How to prove it in detail???

Help please!!!

JaneFairfax

Member

Registered: 2007-02-23

Posts: 6,868

Re: Cardinality Problem: Prove |A| < |N|

It depends on which how you define “finite set”. The two most commonly used definitions are:

(1) A set is said to be infinite iff there is a bijection from itself to a proper subset of itself. It is said to be finite iff it is not infinite (i.e. there is no bijection from itself to a proper subset of itself).

(2) A set S is said to be finite iff it is empty or there is a bijection from S to the set {1,2,…,n} for some natural number n.

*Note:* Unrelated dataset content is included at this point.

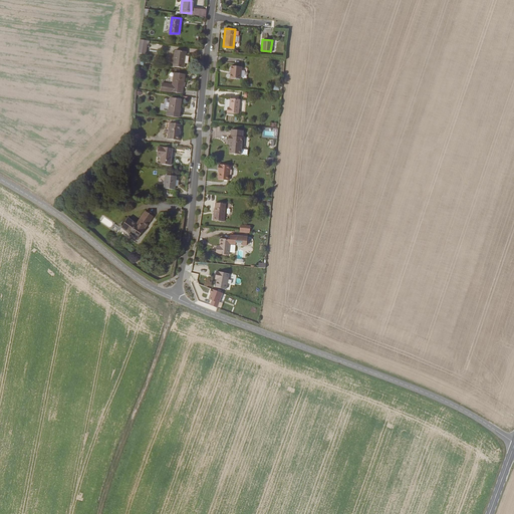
[(148,55),(150,42),(140,41),(139,54),(148,55)]
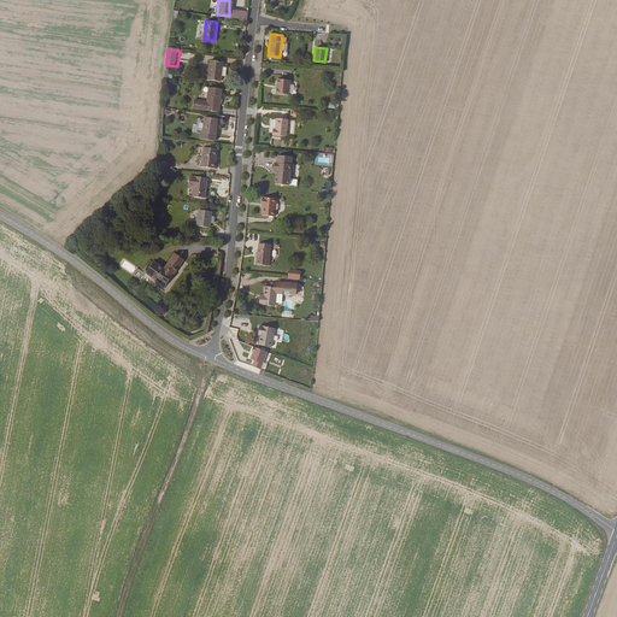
[(210,60),(207,81),(219,82),(222,62),(210,60)]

From the first definition, we see that ℕ is infinite (e.g. there is a bijection from itself to the set of all even natural numbers). From the second definition, the fact that ℕ is not finite can be proved by induction on n.

Let’s do the proof of the problem using both definitions.

(1) Using this definition, it is more straightforward to prove the contrapositive statement: If |ℕ| ≤ |A| then A is infinite. |ℕ| ≤ |A| means there is an injective function f from ℕ into A. Since ℕ is infinite, so is f(ℕ). And since A has an infinite subset, it must itself be infinite.

(2) For this, we use contradiction and the axiom of choice. It may be that you can do it without the axiom of choice (ask Ricky ) but since the axiom of choice simplifies life a great deal, I don’t see why I shouldn’t be justified in using it.

The fact that there is an injective function from A into ℕ is a simple consequence of the definition of finiteness. Suppose there is a surjective function f from A onto ℕ. By the axiom of choice, there is a bijection f* from a subset A* of A to ℕ (i.e. define the equivalence relation ~ on A by x ~ y iff f(x) = f(y), then select a unique element from each equivalence class to form A* and take f* to be the restriction of f to A*). As A is finite, so is A*. Let g be a bijection from A* to {1,2,…,n} for some natural number n. Then g∘f*[sup]−1[/sup] is a bijection from ℕ to {1,2,…,n}, implying that ℕ is finite – a contradiction.

Last edited by JaneFairfax (2010-04-11 11:10:59)

cxc001

Member

Registered: 2010-04-09

Posts: 17

Re: Cardinality Problem: Prove |A| < |N|

Thanks a lot JaneFairfax!!!